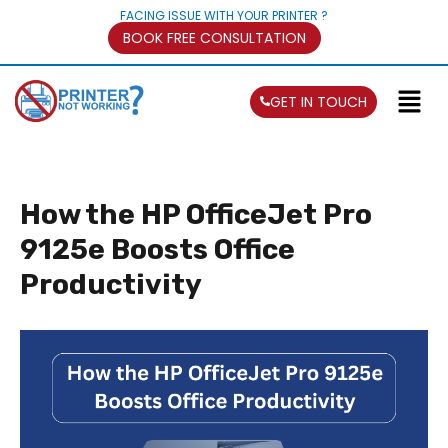
FACING ISSUE WITH YOUR PRINTER ?
BOOK FREE CONSULTATION
GET IN TOUCH
How the HP OfficeJet Pro
9125e Boosts Office
Productivity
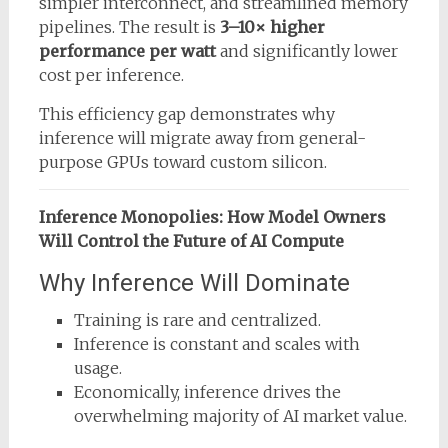
simpler interconnect, and streamlined memory
pipelines. The result is
3–10× higher
performance per watt
and significantly lower
cost per inference.
This efficiency gap demonstrates why
inference will migrate away from general-
purpose GPUs toward custom silicon.
Inference Monopolies: How Model Owners
Will Control the Future of AI Compute
Why Inference Will Dominate
Training is rare and centralized.
Inference is constant and scales with
usage.
Economically, inference drives the
overwhelming majority of AI market value.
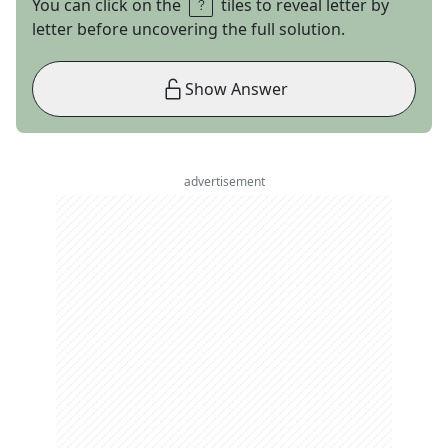
You can click on the
tiles to reveal letter by
letter before uncovering the full solution.
Show Answer
advertisement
------------------------------------------------------------
◆ WHAT YOU ARE ASKED TO DO ◆
Copy the text of every record above word for word, leaving out the pictures.

◆ WRITTEN ANSWER ◆
FACING ISSUE WITH YOUR PRINTER ?
BOOK FREE CONSULTATION
GET IN TOUCH
How the HP OfficeJet Pro
9125e Boosts Office
Productivity
simpler interconnect, and streamlined memory
pipelines. The result is
3–10× higher
performance per watt
and significantly lower
cost per inference.
This efficiency gap demonstrates why
inference will migrate away from general-
purpose GPUs toward custom silicon.
Inference Monopolies: How Model Owners
Will Control the Future of AI Compute
Why Inference Will Dominate
Training is rare and centralized.
Inference is constant and scales with
usage.
Economically, inference drives the
overwhelming majority of AI market value.
You can click on the
tiles to reveal letter by
letter before uncovering the full solution.
Show Answer
advertisement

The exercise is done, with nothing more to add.